Über dieses Bild
Diese vierte Perspektive des Affenkopfnebels (NGC 2174) zeigt eine Region, in der das Zusammenspiel von Sternstrahlung und kaltem molekularem Gas eine besonders eindrucksvolle visuelle Komposition erzeugt. Dichte Knoten und Staubfäden werden durch die helle Emission ionisierten Gases von hinten beleuchtet, wodurch ein Hell-Dunkel-Effekt entsteht, der an ein Renaissance-Gemälde auf einer kosmischen Leinwand erinnert. Die hier sichtbaren Strukturen reichen von massiven Säulen mit einer Länge von Lichtjahren bis hin zu winzigen, kompakten Kügelchen, die selbst mit Hubbles Optik kaum auflösbar sind.
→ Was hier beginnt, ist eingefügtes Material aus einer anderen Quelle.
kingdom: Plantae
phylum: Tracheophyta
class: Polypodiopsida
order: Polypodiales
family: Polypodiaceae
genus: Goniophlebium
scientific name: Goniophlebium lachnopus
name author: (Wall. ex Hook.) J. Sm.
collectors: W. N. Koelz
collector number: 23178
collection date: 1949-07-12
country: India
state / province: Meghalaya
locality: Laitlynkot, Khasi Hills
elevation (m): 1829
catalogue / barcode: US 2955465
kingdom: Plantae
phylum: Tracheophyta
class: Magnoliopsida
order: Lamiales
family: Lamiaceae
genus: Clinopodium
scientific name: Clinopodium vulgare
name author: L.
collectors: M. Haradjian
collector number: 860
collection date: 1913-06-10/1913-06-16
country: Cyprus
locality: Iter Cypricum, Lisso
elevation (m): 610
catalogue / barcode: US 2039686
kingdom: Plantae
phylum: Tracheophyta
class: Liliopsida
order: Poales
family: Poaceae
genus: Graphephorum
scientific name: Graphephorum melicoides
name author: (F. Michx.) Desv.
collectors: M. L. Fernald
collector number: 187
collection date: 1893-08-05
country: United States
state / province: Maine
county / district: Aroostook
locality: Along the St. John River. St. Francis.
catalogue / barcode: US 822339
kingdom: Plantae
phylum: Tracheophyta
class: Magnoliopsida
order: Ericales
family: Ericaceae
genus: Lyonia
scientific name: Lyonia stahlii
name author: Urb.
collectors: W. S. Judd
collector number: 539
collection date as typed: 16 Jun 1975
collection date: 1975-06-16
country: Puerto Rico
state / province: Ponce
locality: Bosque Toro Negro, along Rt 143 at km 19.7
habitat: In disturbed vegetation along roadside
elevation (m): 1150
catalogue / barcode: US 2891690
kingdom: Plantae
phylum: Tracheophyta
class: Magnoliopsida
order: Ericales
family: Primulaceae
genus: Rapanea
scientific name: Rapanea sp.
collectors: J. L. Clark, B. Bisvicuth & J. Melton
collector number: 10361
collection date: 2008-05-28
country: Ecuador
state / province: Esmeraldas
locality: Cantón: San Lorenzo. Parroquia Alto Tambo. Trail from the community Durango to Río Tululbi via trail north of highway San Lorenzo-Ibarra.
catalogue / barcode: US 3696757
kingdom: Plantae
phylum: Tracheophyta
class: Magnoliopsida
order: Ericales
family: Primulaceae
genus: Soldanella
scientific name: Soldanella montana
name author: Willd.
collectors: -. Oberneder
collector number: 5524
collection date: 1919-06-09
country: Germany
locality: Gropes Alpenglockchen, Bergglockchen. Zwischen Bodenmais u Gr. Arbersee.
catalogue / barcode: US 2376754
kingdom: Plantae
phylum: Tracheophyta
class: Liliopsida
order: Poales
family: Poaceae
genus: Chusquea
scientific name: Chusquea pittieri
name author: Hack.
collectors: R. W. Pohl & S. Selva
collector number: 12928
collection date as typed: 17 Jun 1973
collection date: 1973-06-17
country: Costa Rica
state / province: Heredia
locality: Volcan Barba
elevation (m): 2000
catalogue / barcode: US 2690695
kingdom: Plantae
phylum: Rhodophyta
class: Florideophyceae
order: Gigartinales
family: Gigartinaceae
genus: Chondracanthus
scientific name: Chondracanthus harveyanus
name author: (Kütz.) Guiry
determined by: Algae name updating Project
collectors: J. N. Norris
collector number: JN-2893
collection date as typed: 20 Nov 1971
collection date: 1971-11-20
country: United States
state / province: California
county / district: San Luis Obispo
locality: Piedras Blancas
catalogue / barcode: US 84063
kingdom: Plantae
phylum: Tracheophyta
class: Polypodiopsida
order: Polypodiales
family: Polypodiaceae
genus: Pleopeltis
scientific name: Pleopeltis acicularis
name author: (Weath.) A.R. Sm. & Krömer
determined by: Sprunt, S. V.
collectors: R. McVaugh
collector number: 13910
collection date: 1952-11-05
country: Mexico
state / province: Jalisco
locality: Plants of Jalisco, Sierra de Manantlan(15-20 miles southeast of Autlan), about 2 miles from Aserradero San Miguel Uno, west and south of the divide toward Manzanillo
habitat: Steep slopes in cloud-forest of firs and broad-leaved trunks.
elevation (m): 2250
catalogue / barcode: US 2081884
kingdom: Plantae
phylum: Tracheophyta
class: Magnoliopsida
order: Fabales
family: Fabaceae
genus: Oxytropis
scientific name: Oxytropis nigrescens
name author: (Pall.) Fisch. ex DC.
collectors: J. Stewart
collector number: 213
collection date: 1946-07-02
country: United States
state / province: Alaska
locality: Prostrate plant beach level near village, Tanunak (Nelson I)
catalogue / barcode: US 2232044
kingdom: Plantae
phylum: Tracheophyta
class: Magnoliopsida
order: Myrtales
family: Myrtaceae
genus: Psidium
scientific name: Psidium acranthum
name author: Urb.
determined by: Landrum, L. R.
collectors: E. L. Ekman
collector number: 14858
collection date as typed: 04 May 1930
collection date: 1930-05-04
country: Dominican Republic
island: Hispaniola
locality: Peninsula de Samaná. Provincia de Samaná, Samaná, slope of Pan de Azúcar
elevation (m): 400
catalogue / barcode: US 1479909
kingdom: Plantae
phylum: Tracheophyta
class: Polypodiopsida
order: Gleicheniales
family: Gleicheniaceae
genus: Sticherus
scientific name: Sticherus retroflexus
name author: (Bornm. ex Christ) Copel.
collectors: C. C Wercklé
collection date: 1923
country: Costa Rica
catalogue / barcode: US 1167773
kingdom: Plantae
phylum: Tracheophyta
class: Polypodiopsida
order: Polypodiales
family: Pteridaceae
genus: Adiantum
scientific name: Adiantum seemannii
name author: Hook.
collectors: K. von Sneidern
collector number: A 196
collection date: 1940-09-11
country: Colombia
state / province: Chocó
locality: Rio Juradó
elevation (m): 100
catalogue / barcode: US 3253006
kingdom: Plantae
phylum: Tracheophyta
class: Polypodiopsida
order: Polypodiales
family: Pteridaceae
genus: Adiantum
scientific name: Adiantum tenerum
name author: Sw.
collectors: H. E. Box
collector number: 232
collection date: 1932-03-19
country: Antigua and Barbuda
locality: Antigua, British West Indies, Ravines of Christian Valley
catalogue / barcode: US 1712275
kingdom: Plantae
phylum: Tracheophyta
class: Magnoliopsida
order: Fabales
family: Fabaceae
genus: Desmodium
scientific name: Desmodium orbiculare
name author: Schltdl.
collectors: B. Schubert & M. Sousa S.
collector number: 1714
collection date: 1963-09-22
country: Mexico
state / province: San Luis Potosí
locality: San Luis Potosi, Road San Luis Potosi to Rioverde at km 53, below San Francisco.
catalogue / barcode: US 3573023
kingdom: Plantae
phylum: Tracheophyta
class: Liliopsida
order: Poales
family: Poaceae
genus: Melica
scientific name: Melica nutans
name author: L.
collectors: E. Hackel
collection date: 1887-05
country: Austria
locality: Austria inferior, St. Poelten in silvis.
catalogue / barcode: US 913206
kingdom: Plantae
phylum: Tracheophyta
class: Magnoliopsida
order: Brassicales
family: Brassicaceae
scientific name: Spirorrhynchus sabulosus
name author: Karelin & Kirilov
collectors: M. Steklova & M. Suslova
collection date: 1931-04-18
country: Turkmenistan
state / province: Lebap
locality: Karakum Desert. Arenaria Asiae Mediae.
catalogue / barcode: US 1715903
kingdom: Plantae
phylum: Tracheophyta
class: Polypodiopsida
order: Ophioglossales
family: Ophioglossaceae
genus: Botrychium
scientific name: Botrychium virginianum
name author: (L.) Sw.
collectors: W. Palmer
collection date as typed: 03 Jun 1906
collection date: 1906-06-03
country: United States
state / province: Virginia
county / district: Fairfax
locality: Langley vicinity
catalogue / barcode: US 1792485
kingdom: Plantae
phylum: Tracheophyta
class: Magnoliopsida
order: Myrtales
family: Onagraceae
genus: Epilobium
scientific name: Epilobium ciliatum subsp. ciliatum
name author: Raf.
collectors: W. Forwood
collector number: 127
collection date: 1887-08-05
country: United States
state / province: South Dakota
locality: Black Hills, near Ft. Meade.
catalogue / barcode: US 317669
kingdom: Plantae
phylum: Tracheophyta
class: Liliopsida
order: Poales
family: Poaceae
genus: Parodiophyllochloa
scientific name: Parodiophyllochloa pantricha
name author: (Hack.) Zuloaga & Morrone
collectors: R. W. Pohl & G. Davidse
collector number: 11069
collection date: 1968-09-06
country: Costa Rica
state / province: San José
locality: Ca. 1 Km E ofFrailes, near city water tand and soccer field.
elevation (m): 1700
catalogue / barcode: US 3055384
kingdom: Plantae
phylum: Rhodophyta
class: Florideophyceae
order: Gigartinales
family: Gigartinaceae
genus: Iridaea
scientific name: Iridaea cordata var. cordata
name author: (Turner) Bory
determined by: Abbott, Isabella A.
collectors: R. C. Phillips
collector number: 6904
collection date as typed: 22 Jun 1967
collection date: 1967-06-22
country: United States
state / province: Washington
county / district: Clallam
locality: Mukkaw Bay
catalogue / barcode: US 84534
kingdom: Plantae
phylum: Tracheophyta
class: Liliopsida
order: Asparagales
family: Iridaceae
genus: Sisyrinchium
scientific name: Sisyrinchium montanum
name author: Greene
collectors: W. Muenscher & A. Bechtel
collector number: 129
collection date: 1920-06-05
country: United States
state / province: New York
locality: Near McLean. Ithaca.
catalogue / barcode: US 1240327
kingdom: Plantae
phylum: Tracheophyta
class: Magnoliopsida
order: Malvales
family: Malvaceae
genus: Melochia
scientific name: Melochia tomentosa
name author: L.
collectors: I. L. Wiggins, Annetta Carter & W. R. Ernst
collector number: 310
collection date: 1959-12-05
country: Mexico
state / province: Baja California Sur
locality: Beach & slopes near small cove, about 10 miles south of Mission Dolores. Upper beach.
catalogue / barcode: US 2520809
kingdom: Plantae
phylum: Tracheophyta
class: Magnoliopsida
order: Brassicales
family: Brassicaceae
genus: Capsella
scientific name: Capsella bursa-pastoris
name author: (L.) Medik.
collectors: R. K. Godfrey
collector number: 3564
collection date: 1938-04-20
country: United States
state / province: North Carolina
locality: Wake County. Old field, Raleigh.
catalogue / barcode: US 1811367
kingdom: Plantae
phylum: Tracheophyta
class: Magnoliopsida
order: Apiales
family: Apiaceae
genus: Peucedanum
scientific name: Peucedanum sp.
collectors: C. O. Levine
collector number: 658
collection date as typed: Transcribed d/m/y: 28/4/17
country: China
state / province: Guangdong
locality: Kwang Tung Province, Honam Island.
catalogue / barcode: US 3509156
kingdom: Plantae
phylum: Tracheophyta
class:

Jede dieser Strukturen erzählt die Geschichte des anhaltenden Kampfes zwischen der Schwerkraft, die Gas zu Sternen komprimieren will, und Strahlungsdruck und Erwärmung, die das molekulare Material zerstreuen und zerstören. In Regionen, in denen die Dichte ausreichend hoch ist, gewinnt die Schwerkraft und es bilden sich neue Sterne; Wo das Gas zu diffus ist, wird es durch die Strahlung schnell ionisiert und verteilt. Dieses Gleichgewicht, das sich über unzählige einzelne Strukturen auswirkt, bestimmt die Gesamteffizienz der Sternentstehung des Nebels – den Anteil des verfügbaren Gases, der letztendlich zu Sternen wird.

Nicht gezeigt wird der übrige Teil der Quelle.